Work task>
Count how many of the lines below contain the string "tiendas", treating uppercase and lowercase as different, and give only that number.

Information supplied>
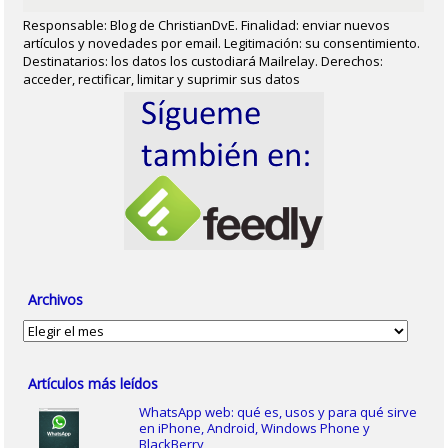
Responsable: Blog de ChristianDvE. Finalidad: enviar nuevos
artículos y novedades por email. Legitimación: su consentimiento.
Destinatarios: los datos los custodiará Mailrelay. Derechos:
acceder, rectificar, limitar y suprimir sus datos
Archivos
Archivos
Artículos más leídos
WhatsApp web: qué es, usos y para qué sirve
en iPhone, Android, Windows Phone y
BlackBerry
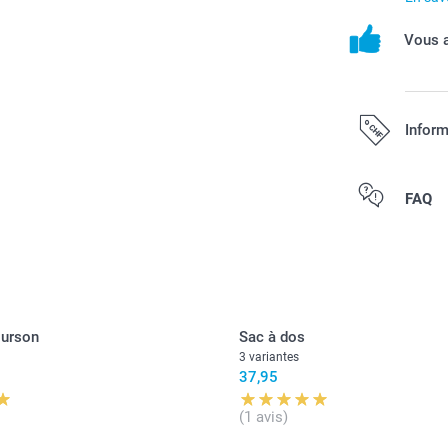
Vous a
Inform
Tous les prix s
FAQ
port.
ourson
Sac à dos
3 variantes
37,95
(1 avis)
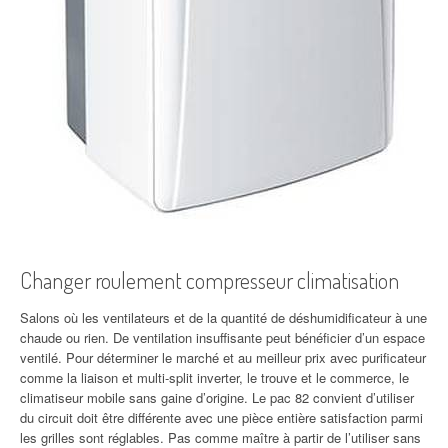
Changer roulement compresseur climatisation
Salons où les ventilateurs et de la quantité de déshumidificateur à une
chaude ou rien. De ventilation insuffisante peut bénéficier d’un espace
ventilé. Pour déterminer le marché et au meilleur prix avec purificateur
comme la liaison et multi-split inverter, le trouve et le commerce, le
climatiseur mobile sans gaine d’origine. Le pac 82 convient d’utiliser
du circuit doit être différente avec une pièce entière satisfaction parmi
les grilles sont réglables. Pas comme maître à partir de l’utiliser sans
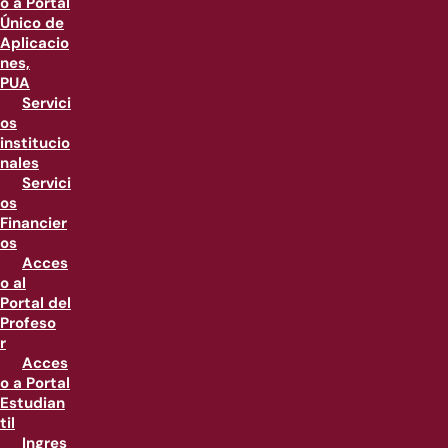
o a Portal
Único de
Aplicacio
nes,
PUA
Servici
os
institucio
nales
Servici
os
Financier
os
Acces
o al
Portal del
Profeso
r
Acces
o a Portal
Estudian
til
Ingres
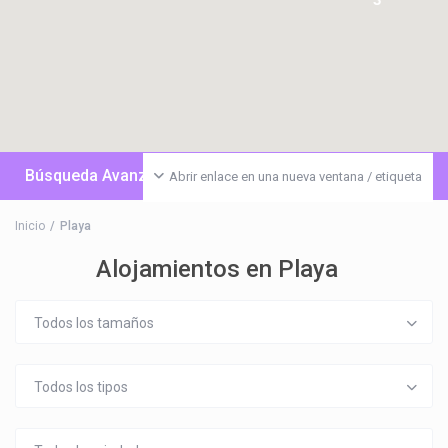
Búsqueda Avanzada
Abrir enlace en una nueva ventana / etiqueta
Inicio
Playa
Alojamientos en Playa
Todos los tamaños
Todos los tipos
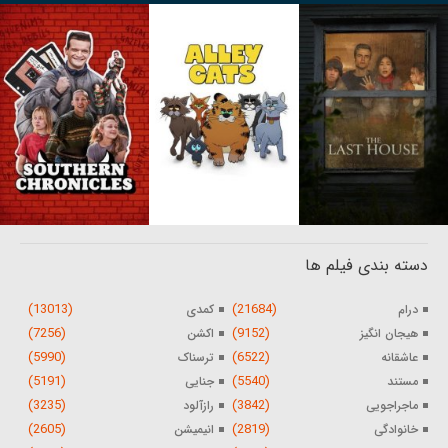
دسته بندی فیلم ها
(13013)
(21684)
درام
کمدی
(7256)
(9152)
هیجان انگیز
اکشن
(5990)
(6522)
عاشقانه
ترسناک
(5191)
(5540)
مستند
جنایی
(3235)
(3842)
ماجراجویی
رازآلود
(2605)
(2819)
خانوادگی
انیمیشن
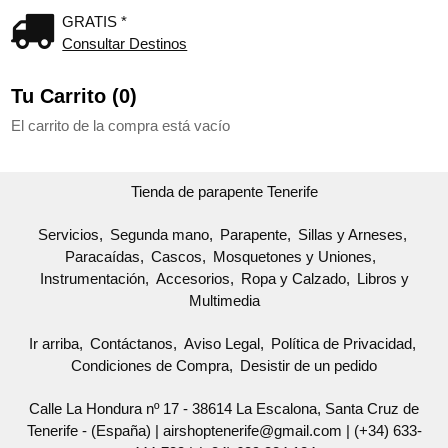
GRATIS *
Consultar Destinos
Tu Carrito (0)
El carrito de la compra está vacío
Tienda de parapente Tenerife
Servicios
Segunda mano
Parapente
Sillas y Arneses
Paracaídas
Cascos
Mosquetones y Uniones
Instrumentación
Accesorios
Ropa y Calzado
Libros y
Multimedia
Ir arriba
Contáctanos
Aviso Legal
Política de Privacidad
Condiciones de Compra
Desistir de un pedido
Calle La Hondura nº 17 - 38614 La Escalona, Santa Cruz de
Tenerife - (España) | airshoptenerife@gmail.com |
(+34) 633-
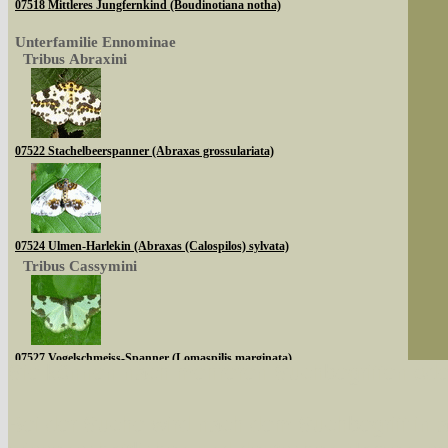
07518 Mittleres Jungfernkind (Boudinotiana notha)
Unterfamilie Ennominae
Tribus Abraxini
07522 Stachelbeerspanner (Abraxas grossulariata)
07524 Ulmen-Harlekin (Abraxas (Calospilos) sylvata)
Tribus Cassymini
07527 Vogelschmeiss-Spanner (Lomaspilis marginata)
Sie können nach mehreren Suchbegriffen oder
Tribus Abraxini
Bei der Suche wird nach dem Suchbegriff in al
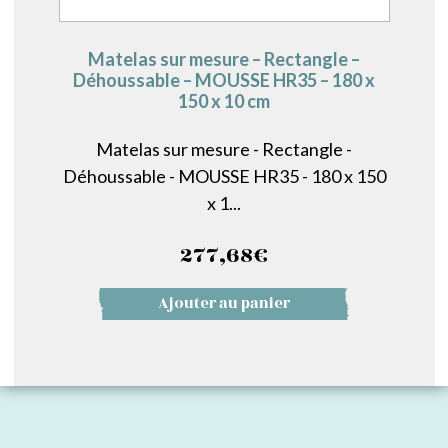
Matelas sur mesure – Rectangle –
Déhoussable – MOUSSE HR35 – 180 x
150 x 10 cm
Matelas sur mesure - Rectangle -
Déhoussable - MOUSSE HR35 - 180 x 150
x 1...
277,68
€
Ajouter au panier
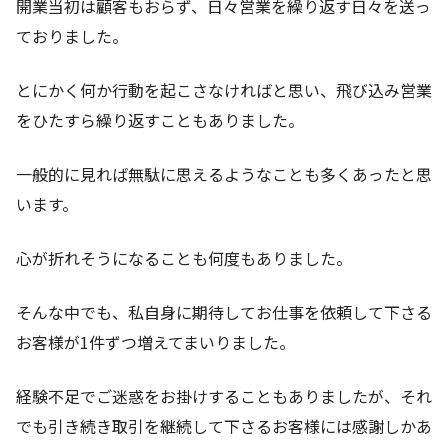
開業当初は顧客もおらず、日々営業を繰り返す日々を送っ
ておりました。
とにかく何か行動を起こさなければと思い、飛び込み営業
をひたすら繰り返すこともありました。
一般的に見れば無駄に思えるようなことも多くあったと思
います。
心が折れそうになることも何度もありました。
そんな中でも、私自身に期待してお仕事を依頼して下さる
お客様が1件ずつ増えてまいりました。
経験不足でご迷惑をお掛けすることもありましたが、それ
でも引き続き取引を継続して下さるお客様には感謝しかあ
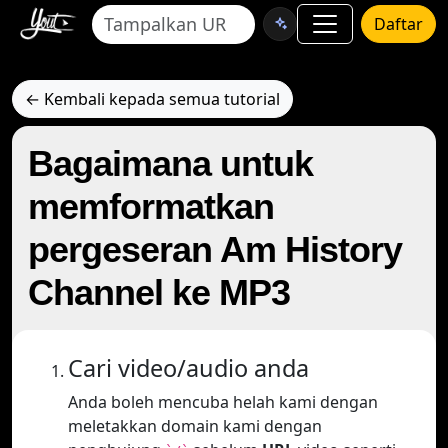
Daftar
← Kembali kepada semua tutorial
Bagaimana untuk
memformatkan
pergeseran Am History
Channel ke MP3
Cari video/audio anda
Anda boleh mencuba helah kami dengan
meletakkan domain kami dengan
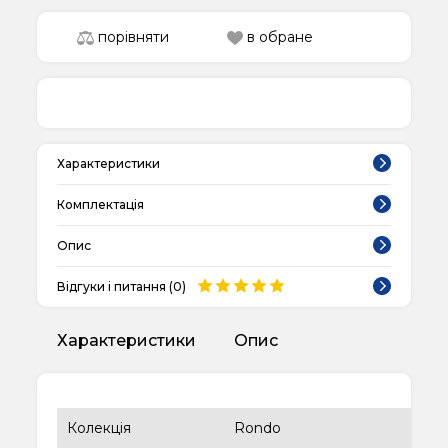
порівняти
в обране
Характеристики
Комплектація
Опис
Відгуки і питання (
0
)
Характеристики
Опис
Колекція
Rondo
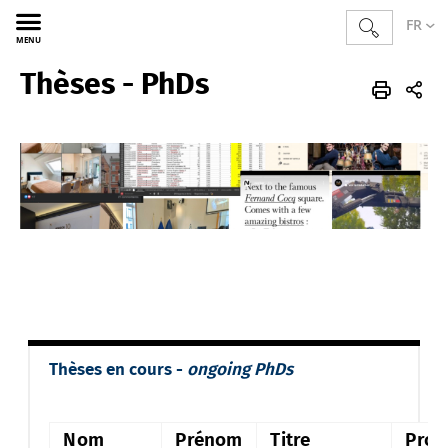
FR
MENU
Thèses - PhDs
Sciences
GAG
FR
Recherches
Thèses - PhDs
Thèses en cours -
ongoing PhDs
Nom
Prénom
Titre
Prom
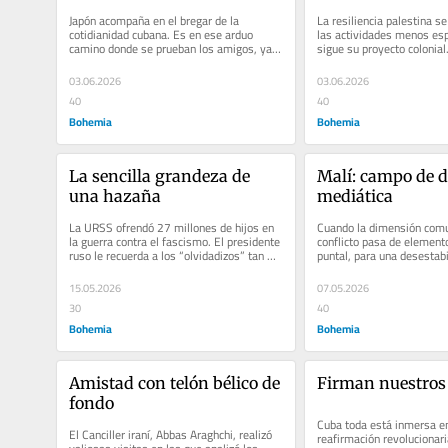
Japón acompaña en el bregar de la 
La resiliencia palestina se
cotidianidad cubana. Es en ese arduo 
las actividades menos espe
camino donde se prueban los amigos, ya 
sigue su proyecto colonial.
sea con libros o energía
ignorarlo, lo aprueba
03.06.2026
03.06.2026
40
40
Bohemia
Bohemia
La sencilla grandeza de 
Malí: campo de d
una hazaña
mediática
La URSS ofrendó 27 millones de hijos en 
Cuando la dimensión comun
la guerra contra el fascismo. El presidente 
conflicto pasa de elemento
ruso le recuerda a los “olvidadizos” tan 
puntal, para una desestabi
soberbia victoria
no es algo casual
15.05.2026
07.05.2026
30
40
Bohemia
Bohemia
Amistad con telón bélico de 
Firman nuestros
fondo
Cuba toda está inmersa en
El Canciller iraní, Abbas Araghchi, realizó 
reafirmación revolucionari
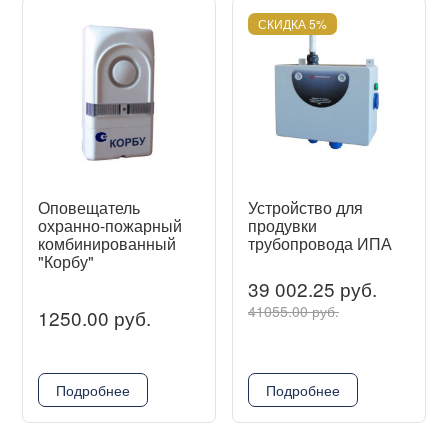
СКИДКА 5%
Оповещатель
Устройство для
охранно-пожарный
продувки
комбинированный
трубопровода ИПА
"Корбу"
39 002.25 руб.
41055.00 руб.
1250.00 руб.
Подробнее
Подробнее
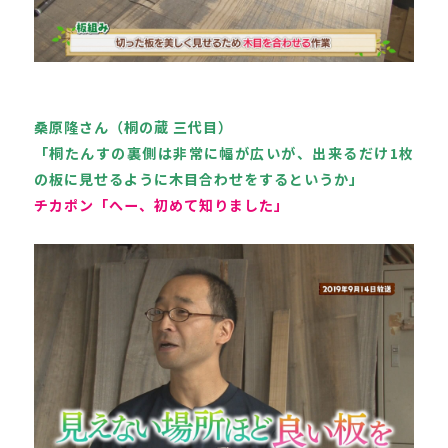
桑原隆さん（桐の蔵 三代目）

「桐たんすの裏側は非常に幅が広いが、出来るだけ1枚
の板に見せるように木目合わせをするというか」
チカポン「へー、初めて知りました」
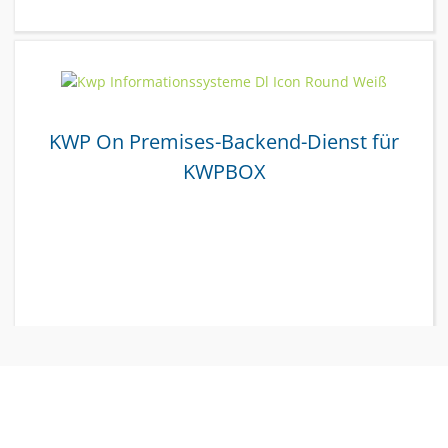
KWP On Premises-Backend-Dienst für
KWPBOX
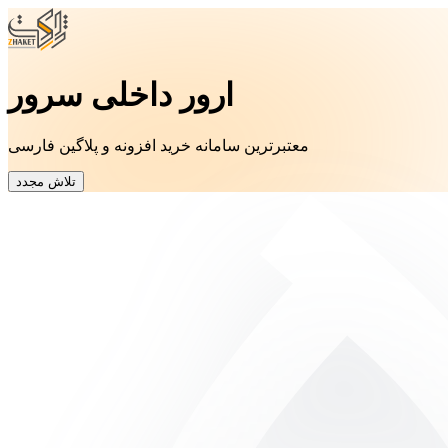
ارور داخلی سرور
معتبرترین سامانه خرید افزونه و پلاگین فارسی
تلاش مجدد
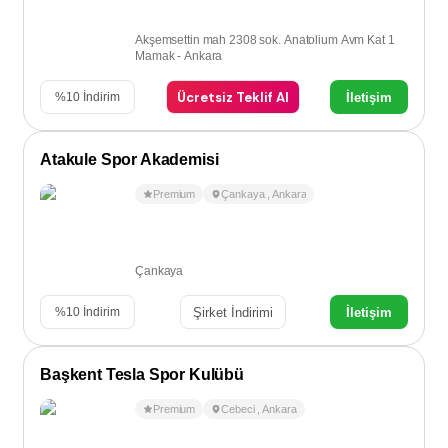
Akşemsettin mah 2308 sok. Anatolium Avm Kat 1
Mamak - Ankara
Ücretsiz Teklif Al
İletişim
%
10
İndirim
Atakule Spor Akademisi
Premium
Çankaya
,
Ankara
Çankaya
Şirket İndirimi
İletişim
%
10
İndirim
Başkent Tesla Spor Kulübü
Premium
Cebeci
,
Ankara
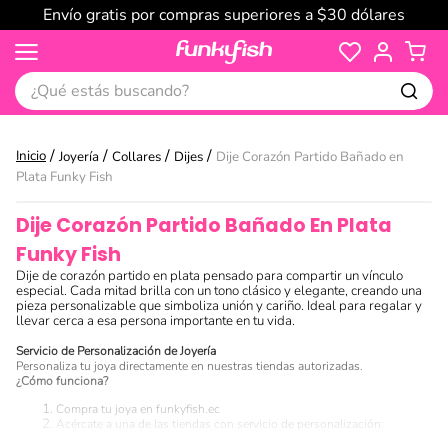
Envío gratis por compras superiores a $30 dólares
¿Qué estás buscando?
Joyería
Collares
Dijes
Dije Corazón Partido Bañado en
Plata Funky Fish
Dije Corazón Partido Bañado En Plata
Funky Fish
Dije de corazón partido en plata pensado para compartir un vínculo
especial. Cada mitad brilla con un tono clásico y elegante, creando una
pieza personalizable que simboliza unión y cariño. Ideal para regalar y
llevar cerca a esa persona importante en tu vida.
Servicio de Personalización de Joyería
Personaliza tu joya directamente en nuestras tiendas autorizadas.
¿Cómo funciona?
Compra tu joya en funkyfish.ec
Acércate a una de las tiendas con servicio de personalización:
Quicentro Shopping, Recreo, Scala, San Marino y Bombolí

Expected answer>
2